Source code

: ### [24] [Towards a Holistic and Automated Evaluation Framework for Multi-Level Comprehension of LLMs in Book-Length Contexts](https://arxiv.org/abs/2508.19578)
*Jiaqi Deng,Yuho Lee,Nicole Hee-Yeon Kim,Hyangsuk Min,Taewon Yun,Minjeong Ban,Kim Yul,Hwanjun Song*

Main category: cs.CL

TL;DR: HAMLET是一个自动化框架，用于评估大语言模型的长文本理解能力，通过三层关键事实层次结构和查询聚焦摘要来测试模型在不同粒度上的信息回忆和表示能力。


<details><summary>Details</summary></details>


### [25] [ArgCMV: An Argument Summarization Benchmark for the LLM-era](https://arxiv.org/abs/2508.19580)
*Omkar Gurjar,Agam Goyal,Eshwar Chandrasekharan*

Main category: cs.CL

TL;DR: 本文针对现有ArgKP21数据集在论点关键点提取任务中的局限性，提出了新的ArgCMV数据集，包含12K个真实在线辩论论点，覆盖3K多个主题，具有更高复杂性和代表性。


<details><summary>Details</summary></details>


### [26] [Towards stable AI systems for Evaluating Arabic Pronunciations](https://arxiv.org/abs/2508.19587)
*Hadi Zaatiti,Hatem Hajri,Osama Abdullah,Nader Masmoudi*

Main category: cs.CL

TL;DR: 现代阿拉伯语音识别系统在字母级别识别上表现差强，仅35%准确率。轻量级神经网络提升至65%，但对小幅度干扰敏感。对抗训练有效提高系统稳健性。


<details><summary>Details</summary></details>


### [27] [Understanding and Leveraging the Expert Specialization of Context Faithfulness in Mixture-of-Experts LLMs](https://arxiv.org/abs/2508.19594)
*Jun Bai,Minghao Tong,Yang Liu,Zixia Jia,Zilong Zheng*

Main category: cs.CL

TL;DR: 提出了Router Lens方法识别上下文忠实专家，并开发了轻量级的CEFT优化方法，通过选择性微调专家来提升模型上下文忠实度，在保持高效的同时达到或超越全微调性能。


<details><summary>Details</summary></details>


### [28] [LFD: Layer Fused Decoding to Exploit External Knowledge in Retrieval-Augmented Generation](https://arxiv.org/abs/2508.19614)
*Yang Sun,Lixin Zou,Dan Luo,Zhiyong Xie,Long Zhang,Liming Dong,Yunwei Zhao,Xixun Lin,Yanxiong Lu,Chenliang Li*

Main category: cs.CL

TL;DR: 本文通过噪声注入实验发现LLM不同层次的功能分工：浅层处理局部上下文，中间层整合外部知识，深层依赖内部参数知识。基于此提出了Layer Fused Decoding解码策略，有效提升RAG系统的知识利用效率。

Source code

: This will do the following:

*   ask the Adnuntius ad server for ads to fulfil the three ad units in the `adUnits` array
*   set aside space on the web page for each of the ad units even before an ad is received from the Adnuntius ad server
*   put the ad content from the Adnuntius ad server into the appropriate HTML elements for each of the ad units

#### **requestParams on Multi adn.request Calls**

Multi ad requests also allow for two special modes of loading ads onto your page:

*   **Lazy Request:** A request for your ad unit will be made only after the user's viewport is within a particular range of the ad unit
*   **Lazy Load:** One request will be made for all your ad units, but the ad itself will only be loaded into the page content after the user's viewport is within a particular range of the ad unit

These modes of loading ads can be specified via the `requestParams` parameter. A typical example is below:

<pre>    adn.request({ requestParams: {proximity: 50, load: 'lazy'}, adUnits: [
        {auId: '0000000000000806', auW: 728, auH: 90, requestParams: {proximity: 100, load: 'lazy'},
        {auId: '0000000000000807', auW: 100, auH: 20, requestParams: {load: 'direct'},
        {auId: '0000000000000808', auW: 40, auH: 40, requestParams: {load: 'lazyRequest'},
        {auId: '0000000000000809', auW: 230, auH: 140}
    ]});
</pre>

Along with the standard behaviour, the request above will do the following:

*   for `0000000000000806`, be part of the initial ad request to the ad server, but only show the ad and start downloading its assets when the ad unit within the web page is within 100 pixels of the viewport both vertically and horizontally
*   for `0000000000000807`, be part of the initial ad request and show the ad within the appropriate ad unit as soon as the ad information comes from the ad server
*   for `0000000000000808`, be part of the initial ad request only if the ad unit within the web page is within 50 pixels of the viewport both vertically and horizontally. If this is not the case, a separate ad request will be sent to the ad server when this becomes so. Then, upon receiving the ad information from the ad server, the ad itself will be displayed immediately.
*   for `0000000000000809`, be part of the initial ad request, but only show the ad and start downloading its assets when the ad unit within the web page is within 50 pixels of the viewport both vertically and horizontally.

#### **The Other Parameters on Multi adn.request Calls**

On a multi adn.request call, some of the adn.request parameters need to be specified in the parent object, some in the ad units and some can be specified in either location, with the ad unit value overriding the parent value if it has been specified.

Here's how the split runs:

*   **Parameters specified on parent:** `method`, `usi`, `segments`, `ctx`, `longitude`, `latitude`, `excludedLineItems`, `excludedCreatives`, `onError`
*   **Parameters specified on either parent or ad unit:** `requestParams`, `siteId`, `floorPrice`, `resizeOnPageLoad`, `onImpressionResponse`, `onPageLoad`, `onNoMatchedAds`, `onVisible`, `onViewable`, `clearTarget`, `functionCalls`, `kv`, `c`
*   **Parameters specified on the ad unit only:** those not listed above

• • •

Work instruction:
Extract the source text of each entry above, reproducing every line verbatim and in its original order.

Exercise solution:
Source code

: ### [24] [Towards a Holistic and Automated Evaluation Framework for Multi-Level Comprehension of LLMs in Book-Length Contexts](https://arxiv.org/abs/2508.19578)
*Jiaqi Deng,Yuho Lee,Nicole Hee-Yeon Kim,Hyangsuk Min,Taewon Yun,Minjeong Ban,Kim Yul,Hwanjun Song*

Main category: cs.CL

TL;DR: HAMLET是一个自动化框架，用于评估大语言模型的长文本理解能力，通过三层关键事实层次结构和查询聚焦摘要来测试模型在不同粒度上的信息回忆和表示能力。


<details><summary>Details</summary></details>


### [25] [ArgCMV: An Argument Summarization Benchmark for the LLM-era](https://arxiv.org/abs/2508.19580)
*Omkar Gurjar,Agam Goyal,Eshwar Chandrasekharan*

Main category: cs.CL

TL;DR: 本文针对现有ArgKP21数据集在论点关键点提取任务中的局限性，提出了新的ArgCMV数据集，包含12K个真实在线辩论论点，覆盖3K多个主题，具有更高复杂性和代表性。


<details><summary>Details</summary></details>


### [26] [Towards stable AI systems for Evaluating Arabic Pronunciations](https://arxiv.org/abs/2508.19587)
*Hadi Zaatiti,Hatem Hajri,Osama Abdullah,Nader Masmoudi*

Main category: cs.CL

TL;DR: 现代阿拉伯语音识别系统在字母级别识别上表现差强，仅35%准确率。轻量级神经网络提升至65%，但对小幅度干扰敏感。对抗训练有效提高系统稳健性。


<details><summary>Details</summary></details>


### [27] [Understanding and Leveraging the Expert Specialization of Context Faithfulness in Mixture-of-Experts LLMs](https://arxiv.org/abs/2508.19594)
*Jun Bai,Minghao Tong,Yang Liu,Zixia Jia,Zilong Zheng*

Main category: cs.CL

TL;DR: 提出了Router Lens方法识别上下文忠实专家，并开发了轻量级的CEFT优化方法，通过选择性微调专家来提升模型上下文忠实度，在保持高效的同时达到或超越全微调性能。


<details><summary>Details</summary></details>


### [28] [LFD: Layer Fused Decoding to Exploit External Knowledge in Retrieval-Augmented Generation](https://arxiv.org/abs/2508.19614)
*Yang Sun,Lixin Zou,Dan Luo,Zhiyong Xie,Long Zhang,Liming Dong,Yunwei Zhao,Xixun Lin,Yanxiong Lu,Chenliang Li*

Main category: cs.CL

TL;DR: 本文通过噪声注入实验发现LLM不同层次的功能分工：浅层处理局部上下文，中间层整合外部知识，深层依赖内部参数知识。基于此提出了Layer Fused Decoding解码策略，有效提升RAG系统的知识利用效率。

Source code

: This will do the following:

*   ask the Adnuntius ad server for ads to fulfil the three ad units in the `adUnits` array
*   set aside space on the web page for each of the ad units even before an ad is received from the Adnuntius ad server
*   put the ad content from the Adnuntius ad server into the appropriate HTML elements for each of the ad units

#### **requestParams on Multi adn.request Calls**

Multi ad requests also allow for two special modes of loading ads onto your page:

*   **Lazy Request:** A request for your ad unit will be made only after the user's viewport is within a particular range of the ad unit
*   **Lazy Load:** One request will be made for all your ad units, but the ad itself will only be loaded into the page content after the user's viewport is within a particular range of the ad unit

These modes of loading ads can be specified via the `requestParams` parameter. A typical example is below:

<pre>    adn.request({ requestParams: {proximity: 50, load: 'lazy'}, adUnits: [
        {auId: '0000000000000806', auW: 728, auH: 90, requestParams: {proximity: 100, load: 'lazy'},
        {auId: '0000000000000807', auW: 100, auH: 20, requestParams: {load: 'direct'},
        {auId: '0000000000000808', auW: 40, auH: 40, requestParams: {load: 'lazyRequest'},
        {auId: '0000000000000809', auW: 230, auH: 140}
    ]});
</pre>

Along with the standard behaviour, the request above will do the following:

*   for `0000000000000806`, be part of the initial ad request to the ad server, but only show the ad and start downloading its assets when the ad unit within the web page is within 100 pixels of the viewport both vertically and horizontally
*   for `0000000000000807`, be part of the initial ad request and show the ad within the appropriate ad unit as soon as the ad information comes from the ad server
*   for `0000000000000808`, be part of the initial ad request only if the ad unit within the web page is within 50 pixels of the viewport both vertically and horizontally. If this is not the case, a separate ad request will be sent to the ad server when this becomes so. Then, upon receiving the ad information from the ad server, the ad itself will be displayed immediately.
*   for `0000000000000809`, be part of the initial ad request, but only show the ad and start downloading its assets when the ad unit within the web page is within 50 pixels of the viewport both vertically and horizontally.

#### **The Other Parameters on Multi adn.request Calls**

On a multi adn.request call, some of the adn.request parameters need to be specified in the parent object, some in the ad units and some can be specified in either location, with the ad unit value overriding the parent value if it has been specified.

Here's how the split runs:

*   **Parameters specified on parent:** `method`, `usi`, `segments`, `ctx`, `longitude`, `latitude`, `excludedLineItems`, `excludedCreatives`, `onError`
*   **Parameters specified on either parent or ad unit:** `requestParams`, `siteId`, `floorPrice`, `resizeOnPageLoad`, `onImpressionResponse`, `onPageLoad`, `onNoMatchedAds`, `onVisible`, `onViewable`, `clearTarget`, `functionCalls`, `kv`, `c`
*   **Parameters specified on the ad unit only:** those not listed above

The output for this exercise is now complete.